[Collected data]
====================

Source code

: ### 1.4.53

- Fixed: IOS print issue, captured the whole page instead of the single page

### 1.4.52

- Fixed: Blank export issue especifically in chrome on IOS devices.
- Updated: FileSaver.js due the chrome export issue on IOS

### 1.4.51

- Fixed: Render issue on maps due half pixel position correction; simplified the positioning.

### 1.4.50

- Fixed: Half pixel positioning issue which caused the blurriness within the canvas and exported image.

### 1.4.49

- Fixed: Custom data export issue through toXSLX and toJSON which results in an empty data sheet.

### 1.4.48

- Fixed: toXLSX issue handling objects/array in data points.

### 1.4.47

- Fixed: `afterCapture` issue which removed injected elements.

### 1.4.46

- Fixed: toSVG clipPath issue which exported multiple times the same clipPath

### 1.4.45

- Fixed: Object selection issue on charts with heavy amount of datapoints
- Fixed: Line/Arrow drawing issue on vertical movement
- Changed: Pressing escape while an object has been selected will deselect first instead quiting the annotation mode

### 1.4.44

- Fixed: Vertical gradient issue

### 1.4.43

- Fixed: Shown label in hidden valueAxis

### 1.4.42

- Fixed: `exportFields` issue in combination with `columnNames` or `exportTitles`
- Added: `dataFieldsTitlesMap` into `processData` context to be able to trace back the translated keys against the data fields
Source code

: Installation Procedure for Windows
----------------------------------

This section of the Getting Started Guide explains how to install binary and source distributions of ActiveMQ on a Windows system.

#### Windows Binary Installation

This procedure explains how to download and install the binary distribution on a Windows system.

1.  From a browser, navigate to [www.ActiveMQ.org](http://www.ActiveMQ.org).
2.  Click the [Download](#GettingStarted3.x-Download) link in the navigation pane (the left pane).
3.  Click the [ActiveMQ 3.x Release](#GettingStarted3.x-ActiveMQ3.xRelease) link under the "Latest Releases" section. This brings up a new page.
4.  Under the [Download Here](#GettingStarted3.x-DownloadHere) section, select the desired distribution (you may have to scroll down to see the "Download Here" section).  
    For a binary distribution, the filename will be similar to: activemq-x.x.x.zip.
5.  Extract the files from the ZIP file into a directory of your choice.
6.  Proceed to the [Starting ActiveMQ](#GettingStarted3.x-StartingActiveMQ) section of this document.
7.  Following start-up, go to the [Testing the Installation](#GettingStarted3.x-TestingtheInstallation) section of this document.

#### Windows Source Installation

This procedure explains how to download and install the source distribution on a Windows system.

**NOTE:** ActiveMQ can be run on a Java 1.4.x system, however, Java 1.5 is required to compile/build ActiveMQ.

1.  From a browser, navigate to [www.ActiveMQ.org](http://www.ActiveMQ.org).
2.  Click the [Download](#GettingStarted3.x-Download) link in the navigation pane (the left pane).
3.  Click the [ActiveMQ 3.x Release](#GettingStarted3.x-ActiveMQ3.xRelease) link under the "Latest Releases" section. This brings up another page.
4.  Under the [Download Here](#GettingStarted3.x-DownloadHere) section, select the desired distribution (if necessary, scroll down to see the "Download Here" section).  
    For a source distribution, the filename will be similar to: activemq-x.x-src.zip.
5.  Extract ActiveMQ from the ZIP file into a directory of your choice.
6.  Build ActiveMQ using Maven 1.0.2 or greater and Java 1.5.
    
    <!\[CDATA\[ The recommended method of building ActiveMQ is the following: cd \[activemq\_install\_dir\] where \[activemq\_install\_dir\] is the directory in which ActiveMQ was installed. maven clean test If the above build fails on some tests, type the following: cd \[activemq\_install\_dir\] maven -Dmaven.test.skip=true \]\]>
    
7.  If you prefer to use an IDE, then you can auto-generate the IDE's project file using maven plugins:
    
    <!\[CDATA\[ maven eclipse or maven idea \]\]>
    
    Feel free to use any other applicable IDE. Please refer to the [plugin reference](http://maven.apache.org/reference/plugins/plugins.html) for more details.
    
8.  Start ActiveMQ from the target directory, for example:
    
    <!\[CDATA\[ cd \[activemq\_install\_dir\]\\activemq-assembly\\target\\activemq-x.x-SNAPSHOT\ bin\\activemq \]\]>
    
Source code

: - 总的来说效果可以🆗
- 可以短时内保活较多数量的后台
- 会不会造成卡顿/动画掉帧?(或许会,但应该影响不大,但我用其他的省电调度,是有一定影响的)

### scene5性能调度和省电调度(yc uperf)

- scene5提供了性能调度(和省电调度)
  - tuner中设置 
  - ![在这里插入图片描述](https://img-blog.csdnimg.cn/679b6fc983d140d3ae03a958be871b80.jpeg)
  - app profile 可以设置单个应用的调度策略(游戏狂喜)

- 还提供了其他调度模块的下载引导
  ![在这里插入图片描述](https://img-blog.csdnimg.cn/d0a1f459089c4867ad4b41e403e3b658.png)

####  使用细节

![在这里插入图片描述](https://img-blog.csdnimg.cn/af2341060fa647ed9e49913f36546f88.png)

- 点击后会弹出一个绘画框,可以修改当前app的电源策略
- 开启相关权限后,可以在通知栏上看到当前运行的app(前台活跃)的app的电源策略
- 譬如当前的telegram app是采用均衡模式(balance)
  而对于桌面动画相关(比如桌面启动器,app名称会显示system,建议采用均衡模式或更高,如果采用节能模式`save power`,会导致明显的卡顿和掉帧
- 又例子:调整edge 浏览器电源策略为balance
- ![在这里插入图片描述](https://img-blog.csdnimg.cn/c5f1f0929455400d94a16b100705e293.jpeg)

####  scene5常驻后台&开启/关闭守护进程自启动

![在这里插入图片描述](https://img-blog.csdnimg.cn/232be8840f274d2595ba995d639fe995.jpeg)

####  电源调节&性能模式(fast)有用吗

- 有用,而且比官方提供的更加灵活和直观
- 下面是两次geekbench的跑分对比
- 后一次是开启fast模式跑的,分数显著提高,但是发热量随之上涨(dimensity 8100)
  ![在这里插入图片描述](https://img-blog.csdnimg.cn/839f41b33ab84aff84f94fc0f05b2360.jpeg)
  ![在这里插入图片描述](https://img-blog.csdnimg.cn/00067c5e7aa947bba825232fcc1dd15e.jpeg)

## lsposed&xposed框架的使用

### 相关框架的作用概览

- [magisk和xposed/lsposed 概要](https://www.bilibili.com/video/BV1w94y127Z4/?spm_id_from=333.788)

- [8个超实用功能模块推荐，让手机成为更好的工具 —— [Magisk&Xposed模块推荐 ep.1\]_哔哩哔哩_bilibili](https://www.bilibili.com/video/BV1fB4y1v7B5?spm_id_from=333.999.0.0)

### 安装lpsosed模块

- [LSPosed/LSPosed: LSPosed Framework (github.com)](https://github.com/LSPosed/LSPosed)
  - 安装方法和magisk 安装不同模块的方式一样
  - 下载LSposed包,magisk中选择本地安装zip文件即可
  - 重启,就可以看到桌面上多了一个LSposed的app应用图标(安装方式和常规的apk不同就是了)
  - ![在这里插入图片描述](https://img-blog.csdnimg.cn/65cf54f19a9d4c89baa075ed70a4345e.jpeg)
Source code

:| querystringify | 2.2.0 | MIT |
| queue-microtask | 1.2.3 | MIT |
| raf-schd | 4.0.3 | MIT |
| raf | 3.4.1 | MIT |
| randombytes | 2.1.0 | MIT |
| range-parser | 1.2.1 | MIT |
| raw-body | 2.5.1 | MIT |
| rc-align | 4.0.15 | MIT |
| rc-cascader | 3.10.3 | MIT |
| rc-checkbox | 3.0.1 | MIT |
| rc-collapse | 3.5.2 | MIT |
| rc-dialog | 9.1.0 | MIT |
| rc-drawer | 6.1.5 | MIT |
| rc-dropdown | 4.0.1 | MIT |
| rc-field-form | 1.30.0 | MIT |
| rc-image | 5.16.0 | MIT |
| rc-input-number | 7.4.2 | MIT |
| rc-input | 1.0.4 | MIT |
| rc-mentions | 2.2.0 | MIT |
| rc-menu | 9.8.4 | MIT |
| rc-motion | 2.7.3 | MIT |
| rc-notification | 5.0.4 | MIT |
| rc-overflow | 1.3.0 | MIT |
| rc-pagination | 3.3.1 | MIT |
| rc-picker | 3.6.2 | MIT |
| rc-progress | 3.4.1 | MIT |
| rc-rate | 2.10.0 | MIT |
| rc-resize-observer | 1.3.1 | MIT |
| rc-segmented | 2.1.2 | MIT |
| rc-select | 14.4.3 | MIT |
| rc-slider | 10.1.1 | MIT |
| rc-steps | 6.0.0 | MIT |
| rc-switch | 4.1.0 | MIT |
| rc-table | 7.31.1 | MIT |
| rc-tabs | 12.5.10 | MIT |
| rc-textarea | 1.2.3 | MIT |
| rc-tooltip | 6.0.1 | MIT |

====================

§ **REQUIREMENT**
Repeat each line of the data above, exactly as it appears, from the first through the line that contains "- Fixed: toXLSX".

§ **REPLY**
Source code

: ### 1.4.53

- Fixed: IOS print issue, captured the whole page instead of the single page

### 1.4.52

- Fixed: Blank export issue especifically in chrome on IOS devices.
- Updated: FileSaver.js due the chrome export issue on IOS

### 1.4.51

- Fixed: Render issue on maps due half pixel position correction; simplified the positioning.

### 1.4.50

- Fixed: Half pixel positioning issue which caused the blurriness within the canvas and exported image.

### 1.4.49

- Fixed: Custom data export issue through toXSLX and toJSON which results in an empty data sheet.

### 1.4.48

- Fixed: toXLSX issue handling objects/array in data points.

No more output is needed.